POCATELLO, Idaho (KIFI/KIDK) – Idaho State University students got a big donation from Idaho Central Credit Union–one that will help them get jobs in the future.
ICCU gave $450,000 worth of information technology equipment to ISU’s College of Technology and the Information Technology Systems program.
“Donations like this allow us to train students on state-of-the-art equipment that will prepare them to go to work on like equipment when they graduate,” said Scott Rasmussen, dean of the ISU College of Technology.
John Baker, instructor in the ISU Information Technology Systems program, said the gift will be transformative for the program.

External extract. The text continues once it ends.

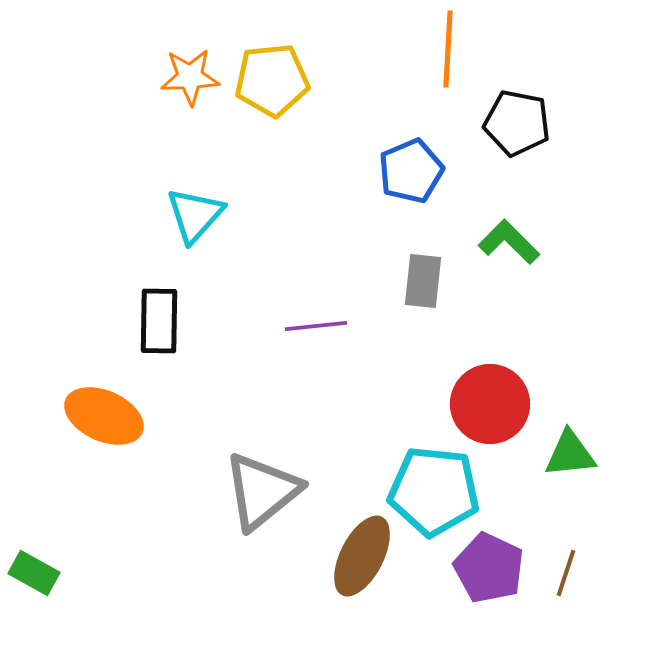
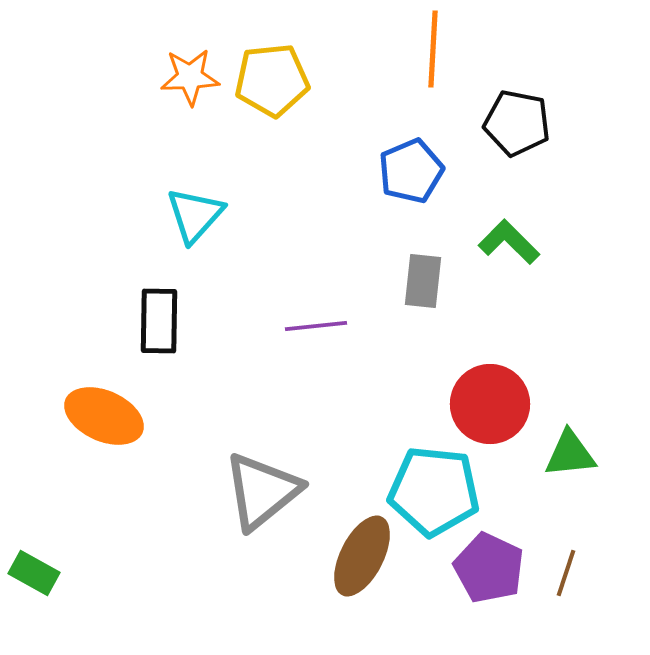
orange line: moved 15 px left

“I would say this is about 10 times what we had,” Baker said. “We probably never would have been able to afford that.”
ICCU used the donated equipment to run its system six months ago.

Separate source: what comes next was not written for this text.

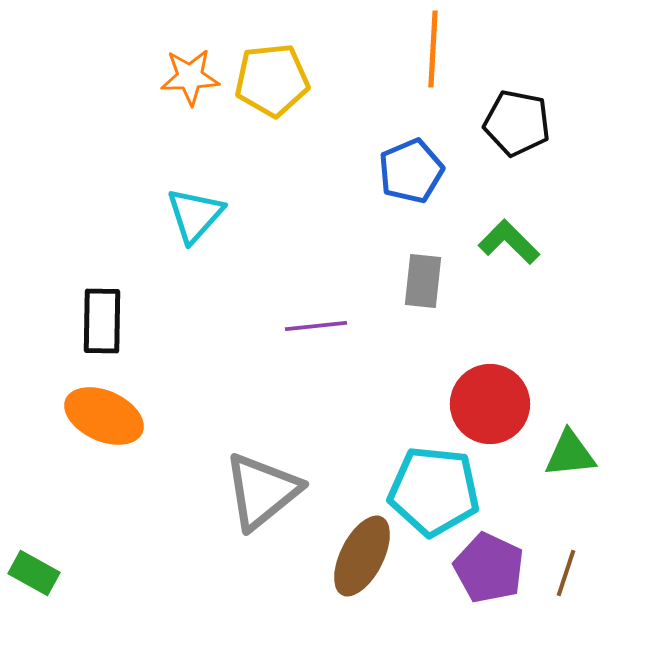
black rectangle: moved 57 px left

“With over 380,000 members and 1,300 employees we were dependent upon that equipment and it did a nice job for us,” said Mark Willden, ICCU chief information officer. “We just had an opportunity to go to this brand-new data center and we wanted the latest technology.”
Rather than selling the equipment, the credit union thought students would benefit more.
The gift comes from ICCU’s data centers and includes CISCO network equipment, switches, routers, and firewalls. It also includes a massive amount of network disk storage and Dell servers.
“We want to take ISU graduates and make them part of the Idaho Central family and use them for jobs in IT,” Willden said.
Students will get hands on experience using technology that’s already in the workforce.
“All of this equipment is much more current than the equipment that we’re using right now,” Baker said. “That means when the students are working on it, they’re going to be working on what’s being used in industry.”
“They’re going to be able to leave here and see the exact same equipment they’ve been working on in class,” Baker said.
“This equipment will give ISU the ability to get hands-on experience with all of the latest technologies,” Willden said. “They will come out of school and be able to contribute to businesses like Idaho Central much quicker.”